Exercise instructions: What lines of the data below hold "武宁网站维护"? Show them.

(Page-level text extractions)
%%

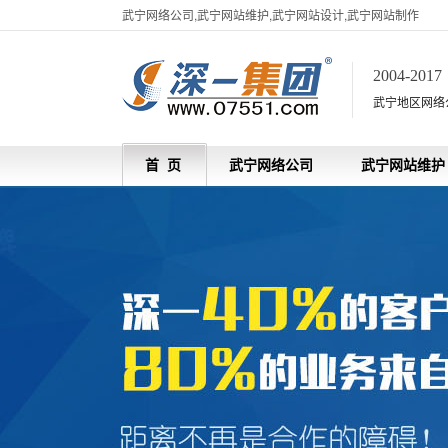
武宁网络公司,武宁网站维护,武宁网站设计,武宁网站制作
2004-201
武宁地区网络
首 页
武宁网络公司
武宁网站维护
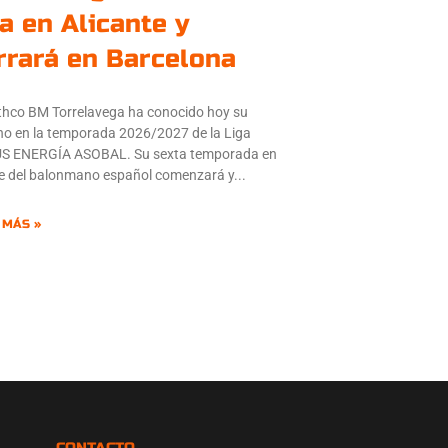
ga en Alicante y
rrará en Barcelona
thco BM Torrelavega ha conocido hoy su
o en la temporada 2026/2027 de la Liga
S ENERGÍA ASOBAL. Su sexta temporada en
ite del balonmano español comenzará y
 MÁS »
CONTACTO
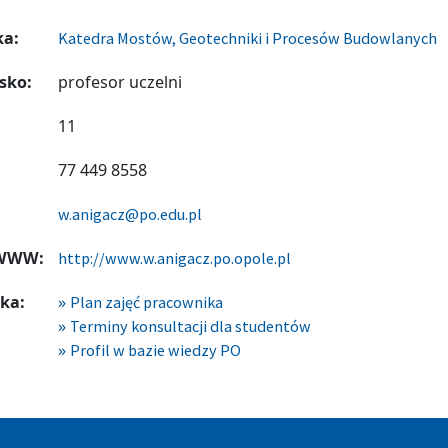
ka:
Katedra Mostów, Geotechniki i Procesów Budowlanych
sko:
profesor uczelni
11
77 449 8558
w.anigacz@po.edu.pl
 WWW:
http://www.w.anigacz.po.opole.pl
ka:
Plan zajęć pracownika
Terminy konsultacji dla studentów
Profil w bazie wiedzy PO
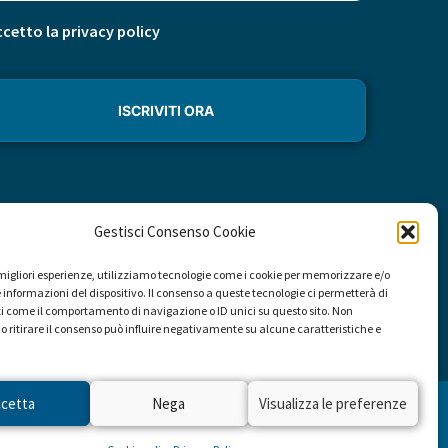
cetto la privacy policy
Gestisci Consenso Cookie
e migliori esperienze, utilizziamo tecnologie come i cookie per memorizzare e/o
 informazioni del dispositivo. Il consenso a queste tecnologie ci permetterà di
i come il comportamento di navigazione o ID unici su questo sito. Non
o ritirare il consenso può influire negativamente su alcune caratteristiche e
ccetta
Nega
Visualizza le preferenze
Privacy
Cookies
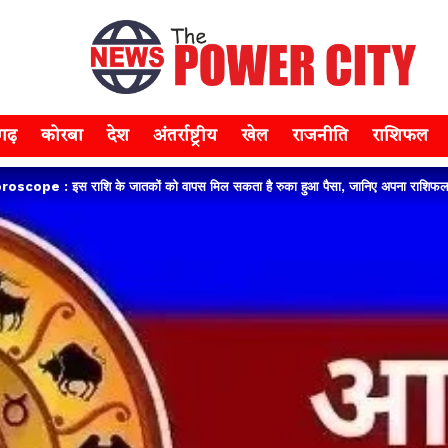
सगढ़
कोरबा
देश
अंतर्राष्ट्रीय
खेल
राजनीति
राशिफल
ope : इस राशि के जातकों को वापस मिल सकता है रुका हुआ पैसा, जानिए अपना राशिफ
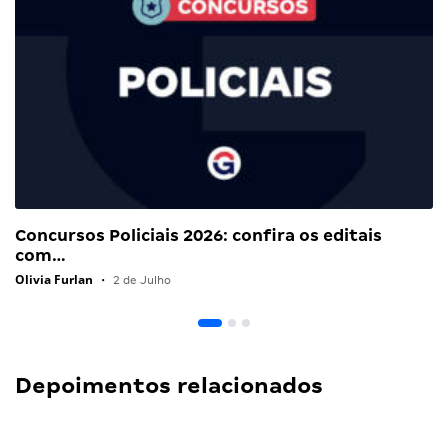
Concursos Policiais 2026: confira os editais
com…
Olivia Furlan
•
2 de Julho
Depoimentos relacionados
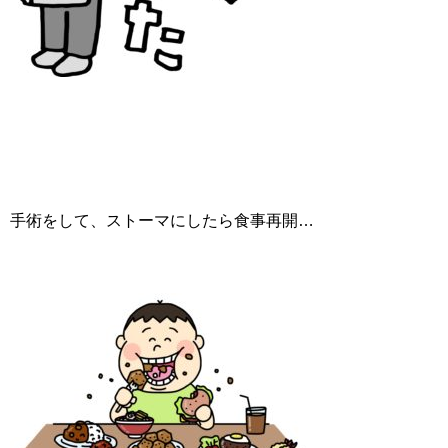
手術をして、ストーマにしたら食事再開…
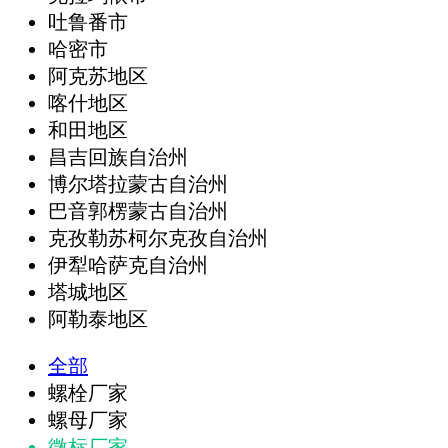
吐鲁番市
哈密市
阿克苏地区
喀什地区
和田地区
昌吉回族自治州
博尔塔拉蒙古自治州
巴音郭楞蒙古自治州
克孜勒苏柯尔克孜自治州
伊犁哈萨克自治州
塔城地区
阿勒泰地区
全部
螺栓厂家
螺母厂家
微标厂家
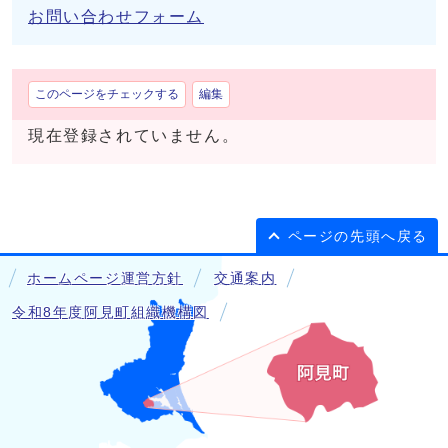
お問い合わせフォーム
このページをチェックする
編集
現在登録されていません。
ページの先頭へ戻る
ホームページ運営方針
交通案内
令和8年度阿見町組織機構図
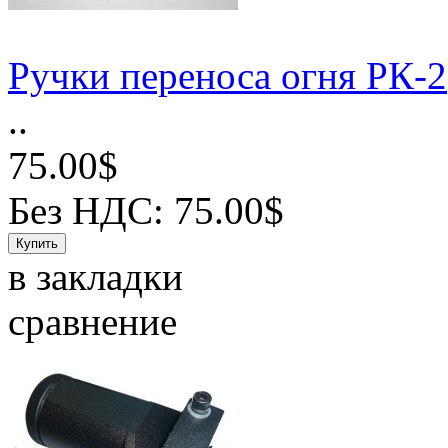
Ручки переноса огня РК-2
..
75.00$
Без НДС: 75.00$
в закладки
сравнение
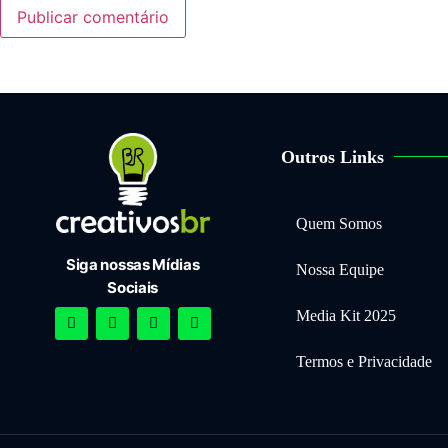
Outros Links
Quem Somos
Siga nossas Mídias
Nossa Equipe
Sociais
Media Kit 2025
Termos e Privacidade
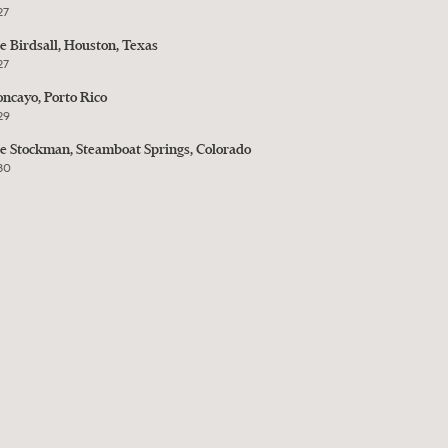
27
e Birdsall, Houston, Texas
27
ncayo, Porto Rico
29
e Stockman, Steamboat Springs, Colorado
30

%%

Response area:
武宁网络公司,武宁网站维护,武宁网站设计,武宁网站制作
武宁网站维护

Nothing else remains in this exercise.